Margrit Vogt (Institute for Language, Literature and Media, University of Flensburg) and Dominique Grisard (Honorary Visiting Fellow, City University London) in their respective talks analyzed the history of scientific studies on the cultural use of color. Vogt drew attention to the fact that only since 1900 did colors begin to be produced as stable colors through a mix of technique and science, consumer culture and arts, which in addition to the introduction of electrical light at the beginning of the 20th century helped change the focus on color: its relevance in art and science was no longer the essence of colour as a static phenomenon, but rather the visual effect of one color in relation to another. The conference closed with Grisard’s talk on scientific theories that try to explain a supposedly female color preference for pink in evolution theory as well as in psychology since the early 1990s (fig. 7).
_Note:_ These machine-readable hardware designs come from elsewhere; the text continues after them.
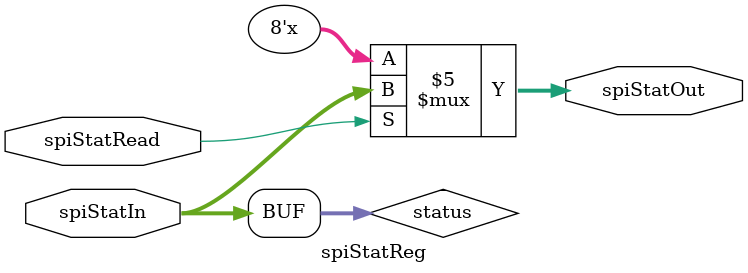
<source format=v>

`include "timescale.v"
`include "defines.v"


module spiStatReg (spiStatIn, spiStatRead, spiStatOut);

		input spiStatRead;
		input [7:0] spiStatIn;
		
		output [7:0] spiStatOut;
		
		reg [7:0] spiStatOut, status = 8'b 00000000;
		
		always @ (spiStatRead or status)
				if (spiStatRead)
					spiStatOut = status;
		
		always @ (spiStatIn)
			status = spiStatIn;
		
endmodule

</source>
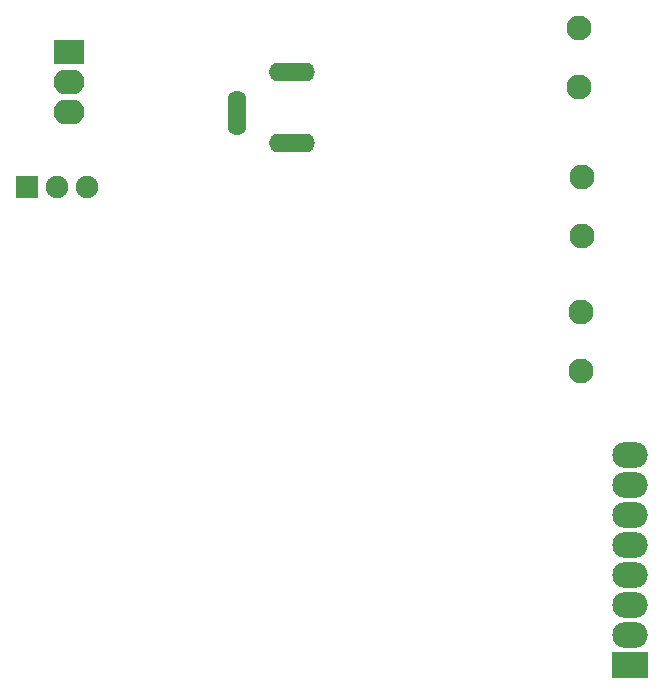
<source format=gbs>
G04 Layer: BottomSolderMaskLayer*
G04 EasyEDA v6.5.50, 2025-05-11 21:30:58*
G04 57ce2a779753491496e961f97abc4982,bfcb7ea688f34dc99dffbe5811d057cf,10*
G04 Gerber Generator version 0.2*
G04 Scale: 100 percent, Rotated: No, Reflected: No *
G04 Dimensions in millimeters *
G04 leading zeros omitted , absolute positions ,4 integer and 5 decimal *
%FSLAX45Y45*%
%MOMM*%

%AMMACRO1*4,1,8,-0.9211,-0.9508,-0.9508,-0.921,-0.9508,0.9211,-0.9211,0.9508,0.921,0.9508,0.9508,0.9211,0.9508,-0.921,0.921,-0.9508,-0.9211,-0.9508,0*%
%AMMACRO2*4,1,8,-1.2707,-1.0516,-1.3005,-1.0218,-1.3005,1.0218,-1.2707,1.0516,1.2707,1.0516,1.3005,1.0218,1.3005,-1.0218,1.2707,-1.0516,-1.2707,-1.0516,0*%
%AMMACRO3*4,1,8,-1.4421,-1.1016,-1.5016,-1.0421,-1.5016,1.0421,-1.4421,1.1016,1.4421,1.1016,1.5016,1.0421,1.5016,-1.0421,1.4421,-1.1016,-1.4421,-1.1016,0*%
%ADD10C,2.1016*%
%ADD11O,1.9015964X1.9015964*%
%ADD12MACRO1*%
%ADD13MACRO2*%
%ADD14O,2.601595X2.101596*%
%ADD15O,1.6015970000000002X3.8015926*%
%ADD16O,3.9015924X1.6015970000000002*%
%ADD17MACRO3*%
%ADD18O,3.0031944X2.2031959999999997*%
%ADD19O,0.019X2.2031959999999997*%

%LPD*%
D10*
G01*
X8940800Y5185155D03*
G01*
X8940800Y5686044D03*
G01*
X8953500Y6328155D03*
G01*
X8953500Y6829044D03*
G01*
X8928100Y7585455D03*
G01*
X8928100Y8086344D03*
D11*
G01*
X4762500Y6743700D03*
G01*
X4508500Y6743700D03*
D12*
G01*
X4254500Y6743700D03*
D13*
G01*
X4610100Y7886700D03*
D14*
G01*
X4610100Y7378700D03*
G01*
X4610100Y7632700D03*
D15*
G01*
X6028563Y7366762D03*
D16*
G01*
X6493636Y7716773D03*
G01*
X6493636Y7116826D03*
D17*
G01*
X9359900Y2692400D03*
D18*
G01*
X9359900Y2946400D03*
G01*
X9359900Y3200400D03*
G01*
X9359900Y3454400D03*
G01*
X9359900Y3708400D03*
G01*
X9359900Y3962400D03*
G01*
X9359900Y4216400D03*
G01*
X9359900Y4470400D03*
M02*

</source>
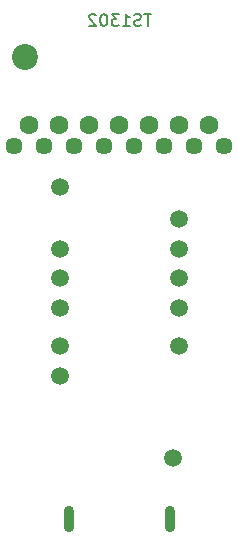
<source format=gbr>
%TF.GenerationSoftware,KiCad,Pcbnew,9.0.0+1*%
%TF.CreationDate,2025-04-22T18:14:48+02:00*%
%TF.ProjectId,ts13_dev_kit,74733133-5f64-4657-965f-6b69742e6b69,rev?*%
%TF.SameCoordinates,Original*%
%TF.FileFunction,Soldermask,Bot*%
%TF.FilePolarity,Negative*%
%FSLAX46Y46*%
G04 Gerber Fmt 4.6, Leading zero omitted, Abs format (unit mm)*
G04 Created by KiCad (PCBNEW 9.0.0+1) date 2025-04-22 18:14:48*
%MOMM*%
%LPD*%
G01*
G04 APERTURE LIST*
%ADD10C,0.150000*%
%ADD11O,0.850000X2.250000*%
%ADD12C,1.600000*%
%ADD13C,1.450000*%
%ADD14C,2.200000*%
%ADD15C,1.500000*%
G04 APERTURE END LIST*
D10*
X132666666Y-51869819D02*
X132095238Y-51869819D01*
X132380952Y-52869819D02*
X132380952Y-51869819D01*
X131809523Y-52822200D02*
X131666666Y-52869819D01*
X131666666Y-52869819D02*
X131428571Y-52869819D01*
X131428571Y-52869819D02*
X131333333Y-52822200D01*
X131333333Y-52822200D02*
X131285714Y-52774580D01*
X131285714Y-52774580D02*
X131238095Y-52679342D01*
X131238095Y-52679342D02*
X131238095Y-52584104D01*
X131238095Y-52584104D02*
X131285714Y-52488866D01*
X131285714Y-52488866D02*
X131333333Y-52441247D01*
X131333333Y-52441247D02*
X131428571Y-52393628D01*
X131428571Y-52393628D02*
X131619047Y-52346009D01*
X131619047Y-52346009D02*
X131714285Y-52298390D01*
X131714285Y-52298390D02*
X131761904Y-52250771D01*
X131761904Y-52250771D02*
X131809523Y-52155533D01*
X131809523Y-52155533D02*
X131809523Y-52060295D01*
X131809523Y-52060295D02*
X131761904Y-51965057D01*
X131761904Y-51965057D02*
X131714285Y-51917438D01*
X131714285Y-51917438D02*
X131619047Y-51869819D01*
X131619047Y-51869819D02*
X131380952Y-51869819D01*
X131380952Y-51869819D02*
X131238095Y-51917438D01*
X130285714Y-52869819D02*
X130857142Y-52869819D01*
X130571428Y-52869819D02*
X130571428Y-51869819D01*
X130571428Y-51869819D02*
X130666666Y-52012676D01*
X130666666Y-52012676D02*
X130761904Y-52107914D01*
X130761904Y-52107914D02*
X130857142Y-52155533D01*
X129952380Y-51869819D02*
X129333333Y-51869819D01*
X129333333Y-51869819D02*
X129666666Y-52250771D01*
X129666666Y-52250771D02*
X129523809Y-52250771D01*
X129523809Y-52250771D02*
X129428571Y-52298390D01*
X129428571Y-52298390D02*
X129380952Y-52346009D01*
X129380952Y-52346009D02*
X129333333Y-52441247D01*
X129333333Y-52441247D02*
X129333333Y-52679342D01*
X129333333Y-52679342D02*
X129380952Y-52774580D01*
X129380952Y-52774580D02*
X129428571Y-52822200D01*
X129428571Y-52822200D02*
X129523809Y-52869819D01*
X129523809Y-52869819D02*
X129809523Y-52869819D01*
X129809523Y-52869819D02*
X129904761Y-52822200D01*
X129904761Y-52822200D02*
X129952380Y-52774580D01*
X128714285Y-51869819D02*
X128619047Y-51869819D01*
X128619047Y-51869819D02*
X128523809Y-51917438D01*
X128523809Y-51917438D02*
X128476190Y-51965057D01*
X128476190Y-51965057D02*
X128428571Y-52060295D01*
X128428571Y-52060295D02*
X128380952Y-52250771D01*
X128380952Y-52250771D02*
X128380952Y-52488866D01*
X128380952Y-52488866D02*
X128428571Y-52679342D01*
X128428571Y-52679342D02*
X128476190Y-52774580D01*
X128476190Y-52774580D02*
X128523809Y-52822200D01*
X128523809Y-52822200D02*
X128619047Y-52869819D01*
X128619047Y-52869819D02*
X128714285Y-52869819D01*
X128714285Y-52869819D02*
X128809523Y-52822200D01*
X128809523Y-52822200D02*
X128857142Y-52774580D01*
X128857142Y-52774580D02*
X128904761Y-52679342D01*
X128904761Y-52679342D02*
X128952380Y-52488866D01*
X128952380Y-52488866D02*
X128952380Y-52250771D01*
X128952380Y-52250771D02*
X128904761Y-52060295D01*
X128904761Y-52060295D02*
X128857142Y-51965057D01*
X128857142Y-51965057D02*
X128809523Y-51917438D01*
X128809523Y-51917438D02*
X128714285Y-51869819D01*
X127999999Y-51965057D02*
X127952380Y-51917438D01*
X127952380Y-51917438D02*
X127857142Y-51869819D01*
X127857142Y-51869819D02*
X127619047Y-51869819D01*
X127619047Y-51869819D02*
X127523809Y-51917438D01*
X127523809Y-51917438D02*
X127476190Y-51965057D01*
X127476190Y-51965057D02*
X127428571Y-52060295D01*
X127428571Y-52060295D02*
X127428571Y-52155533D01*
X127428571Y-52155533D02*
X127476190Y-52298390D01*
X127476190Y-52298390D02*
X128047618Y-52869819D01*
X128047618Y-52869819D02*
X127428571Y-52869819D01*
D11*
%TO.C,J1*%
X125700000Y-94600000D03*
X134300000Y-94600000D03*
%TD*%
D12*
%TO.C,PAD3*%
X124900000Y-61250000D03*
%TD*%
D13*
%TO.C,H4*%
X136330000Y-63000000D03*
%TD*%
%TO.C,H1*%
X121090000Y-63000000D03*
%TD*%
D12*
%TO.C,PAD4*%
X135060000Y-61250000D03*
%TD*%
%TO.C,PAD6*%
X129980000Y-61250000D03*
%TD*%
%TO.C,PAD2*%
X137600000Y-61250000D03*
%TD*%
D13*
%TO.C,H6*%
X133790000Y-63000000D03*
%TD*%
%TO.C,H3*%
X126170000Y-63000000D03*
%TD*%
D12*
%TO.C,PAD1*%
X122360000Y-61250000D03*
%TD*%
D13*
%TO.C,H2*%
X123630000Y-63000000D03*
%TD*%
%TO.C,H5*%
X138870000Y-63000000D03*
%TD*%
D12*
%TO.C,PAD7*%
X127440000Y-61250000D03*
%TD*%
D13*
%TO.C,H8*%
X131250000Y-63000000D03*
%TD*%
D14*
%TO.C,H9*%
X122000000Y-55500000D03*
%TD*%
D12*
%TO.C,PAD5*%
X132520000Y-61250000D03*
%TD*%
D13*
%TO.C,H7*%
X128710000Y-63000000D03*
%TD*%
D15*
%TO.C,TP7*%
X125000000Y-74250000D03*
%TD*%
%TO.C,TP2*%
X135000000Y-76750000D03*
%TD*%
%TO.C,TP5*%
X135000000Y-71750000D03*
%TD*%
%TO.C,TP6*%
X135000000Y-69250000D03*
%TD*%
%TO.C,TP10*%
X125000000Y-66500000D03*
%TD*%
%TO.C,TP12*%
X125000000Y-80000000D03*
%TD*%
%TO.C,TP8*%
X125000000Y-76750000D03*
%TD*%
%TO.C,TP11*%
X125000000Y-82500000D03*
%TD*%
%TO.C,TP9*%
X125000000Y-71750000D03*
%TD*%
%TO.C,TP3*%
X134500000Y-89500000D03*
%TD*%
%TO.C,TP4*%
X135000000Y-74250000D03*
%TD*%
%TO.C,TP1*%
X135000000Y-80000000D03*
%TD*%
M02*

</source>
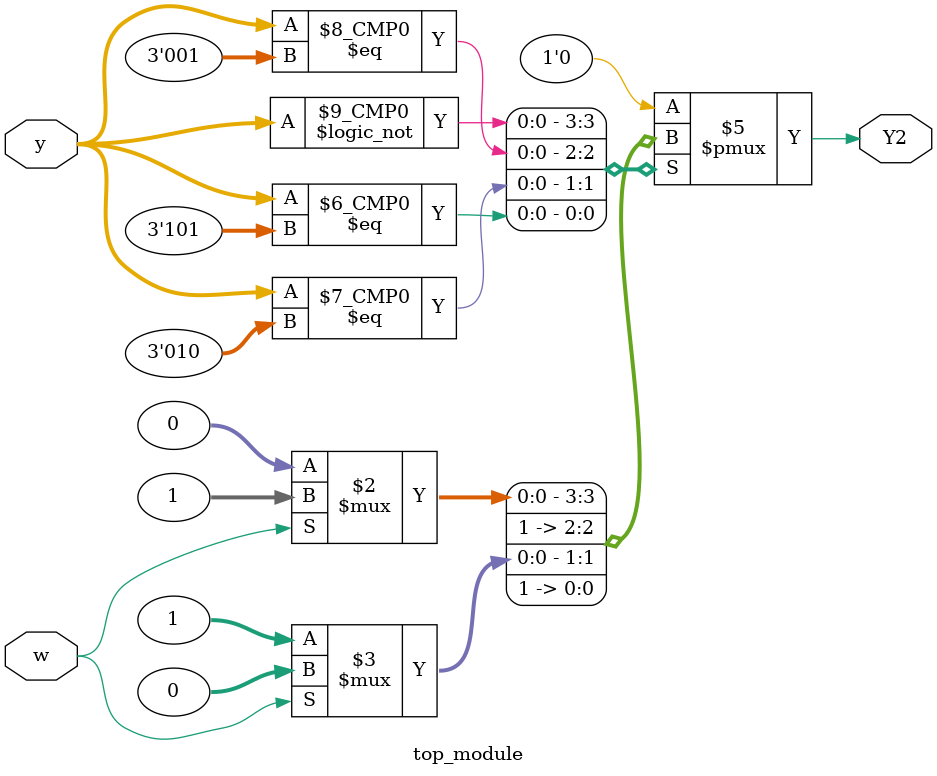
<source format=sv>
module top_module(
    input [3:1] y,
    input w,
    output reg Y2);

    always @(*) begin
        case (y)
            // Next state logic for Y2
            3'b000: Y2 = (w) ? 1 : 0;
            3'b001: Y2 = 1;
            3'b010: Y2 = (w) ? 0 : 1;
            3'b011: Y2 = 0;
            3'b100: Y2 = 0;
            3'b101: Y2 = 1;
            default: Y2 = 0;
        endcase
    end

endmodule

</source>
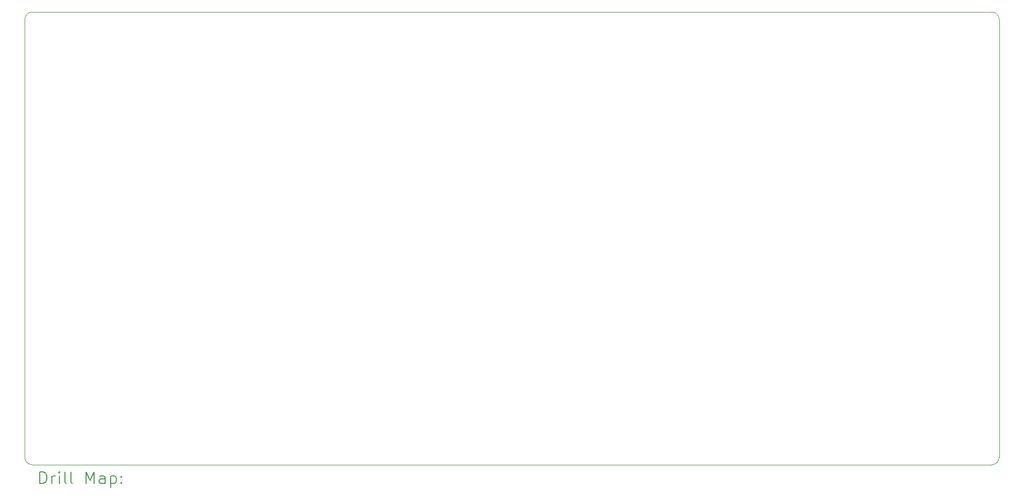
<source format=gbr>
%TF.GenerationSoftware,KiCad,Pcbnew,7.0.5*%
%TF.CreationDate,2024-08-04T00:39:53+08:00*%
%TF.ProjectId,TPS,5450532e-6b69-4636-9164-5f7063625858,rev?*%
%TF.SameCoordinates,Original*%
%TF.FileFunction,Drillmap*%
%TF.FilePolarity,Positive*%
%FSLAX45Y45*%
G04 Gerber Fmt 4.5, Leading zero omitted, Abs format (unit mm)*
G04 Created by KiCad (PCBNEW 7.0.5) date 2024-08-04 00:39:53*
%MOMM*%
%LPD*%
G01*
G04 APERTURE LIST*
%ADD10C,0.120000*%
%ADD11C,0.200000*%
G04 APERTURE END LIST*
D10*
X20115500Y-2900000D02*
X3973100Y-2900000D01*
X3846100Y-10393000D02*
G75*
G03*
X3973100Y-10520000I127000J0D01*
G01*
X3973100Y-2900000D02*
G75*
G03*
X3846100Y-3027000I0J-127000D01*
G01*
X20242500Y-10393000D02*
X20242500Y-3027000D01*
X20115500Y-10520000D02*
X3973100Y-10520000D01*
X3846100Y-3027000D02*
X3846100Y-10393000D01*
X20115500Y-10520000D02*
G75*
G03*
X20242500Y-10393000I0J127000D01*
G01*
X20242500Y-3027000D02*
G75*
G03*
X20115500Y-2900000I-127000J0D01*
G01*
D11*
X4100877Y-10837484D02*
X4100877Y-10637484D01*
X4100877Y-10637484D02*
X4148496Y-10637484D01*
X4148496Y-10637484D02*
X4177067Y-10647008D01*
X4177067Y-10647008D02*
X4196115Y-10666055D01*
X4196115Y-10666055D02*
X4205639Y-10685103D01*
X4205639Y-10685103D02*
X4215163Y-10723198D01*
X4215163Y-10723198D02*
X4215163Y-10751770D01*
X4215163Y-10751770D02*
X4205639Y-10789865D01*
X4205639Y-10789865D02*
X4196115Y-10808912D01*
X4196115Y-10808912D02*
X4177067Y-10827960D01*
X4177067Y-10827960D02*
X4148496Y-10837484D01*
X4148496Y-10837484D02*
X4100877Y-10837484D01*
X4300877Y-10837484D02*
X4300877Y-10704150D01*
X4300877Y-10742246D02*
X4310401Y-10723198D01*
X4310401Y-10723198D02*
X4319924Y-10713674D01*
X4319924Y-10713674D02*
X4338972Y-10704150D01*
X4338972Y-10704150D02*
X4358020Y-10704150D01*
X4424686Y-10837484D02*
X4424686Y-10704150D01*
X4424686Y-10637484D02*
X4415163Y-10647008D01*
X4415163Y-10647008D02*
X4424686Y-10656531D01*
X4424686Y-10656531D02*
X4434210Y-10647008D01*
X4434210Y-10647008D02*
X4424686Y-10637484D01*
X4424686Y-10637484D02*
X4424686Y-10656531D01*
X4548496Y-10837484D02*
X4529448Y-10827960D01*
X4529448Y-10827960D02*
X4519924Y-10808912D01*
X4519924Y-10808912D02*
X4519924Y-10637484D01*
X4653258Y-10837484D02*
X4634210Y-10827960D01*
X4634210Y-10827960D02*
X4624686Y-10808912D01*
X4624686Y-10808912D02*
X4624686Y-10637484D01*
X4881829Y-10837484D02*
X4881829Y-10637484D01*
X4881829Y-10637484D02*
X4948496Y-10780341D01*
X4948496Y-10780341D02*
X5015163Y-10637484D01*
X5015163Y-10637484D02*
X5015163Y-10837484D01*
X5196115Y-10837484D02*
X5196115Y-10732722D01*
X5196115Y-10732722D02*
X5186591Y-10713674D01*
X5186591Y-10713674D02*
X5167544Y-10704150D01*
X5167544Y-10704150D02*
X5129448Y-10704150D01*
X5129448Y-10704150D02*
X5110401Y-10713674D01*
X5196115Y-10827960D02*
X5177067Y-10837484D01*
X5177067Y-10837484D02*
X5129448Y-10837484D01*
X5129448Y-10837484D02*
X5110401Y-10827960D01*
X5110401Y-10827960D02*
X5100877Y-10808912D01*
X5100877Y-10808912D02*
X5100877Y-10789865D01*
X5100877Y-10789865D02*
X5110401Y-10770817D01*
X5110401Y-10770817D02*
X5129448Y-10761293D01*
X5129448Y-10761293D02*
X5177067Y-10761293D01*
X5177067Y-10761293D02*
X5196115Y-10751770D01*
X5291353Y-10704150D02*
X5291353Y-10904150D01*
X5291353Y-10713674D02*
X5310401Y-10704150D01*
X5310401Y-10704150D02*
X5348496Y-10704150D01*
X5348496Y-10704150D02*
X5367544Y-10713674D01*
X5367544Y-10713674D02*
X5377067Y-10723198D01*
X5377067Y-10723198D02*
X5386591Y-10742246D01*
X5386591Y-10742246D02*
X5386591Y-10799389D01*
X5386591Y-10799389D02*
X5377067Y-10818436D01*
X5377067Y-10818436D02*
X5367544Y-10827960D01*
X5367544Y-10827960D02*
X5348496Y-10837484D01*
X5348496Y-10837484D02*
X5310401Y-10837484D01*
X5310401Y-10837484D02*
X5291353Y-10827960D01*
X5472305Y-10818436D02*
X5481829Y-10827960D01*
X5481829Y-10827960D02*
X5472305Y-10837484D01*
X5472305Y-10837484D02*
X5462782Y-10827960D01*
X5462782Y-10827960D02*
X5472305Y-10818436D01*
X5472305Y-10818436D02*
X5472305Y-10837484D01*
X5472305Y-10713674D02*
X5481829Y-10723198D01*
X5481829Y-10723198D02*
X5472305Y-10732722D01*
X5472305Y-10732722D02*
X5462782Y-10723198D01*
X5462782Y-10723198D02*
X5472305Y-10713674D01*
X5472305Y-10713674D02*
X5472305Y-10732722D01*
M02*

</source>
The phenomenon was referred to in evolutionary psychology as “archaization”, placing sources of this preference in the female biological constitution as already indicated in 19th century biology – again looping back to the beginning of the conference with the keynote on the historical linkage of the femininity and color.
1 The conference took place on Nov. 17th and 18th, 2016 at the Cluster of Excellence Image Knowledge Gestaltung (BWG), Humboldt University, Berlin, organized by its research associate Bettina Bock von Wülfingen and co-chaired by the BWG-members Jochen Hennig, John Nyakatura, Kathrin Amelung and Martin Grewe.
2 Alexander Nagel (Department of Anthropology, Smithsonian Institution, National Museum of Natural History, Washinton D. C.), expert i.a. on the history of the “whitening” of near east antique architecture and sculpture during 19th and 20th century archeology, was hindered for health reasons.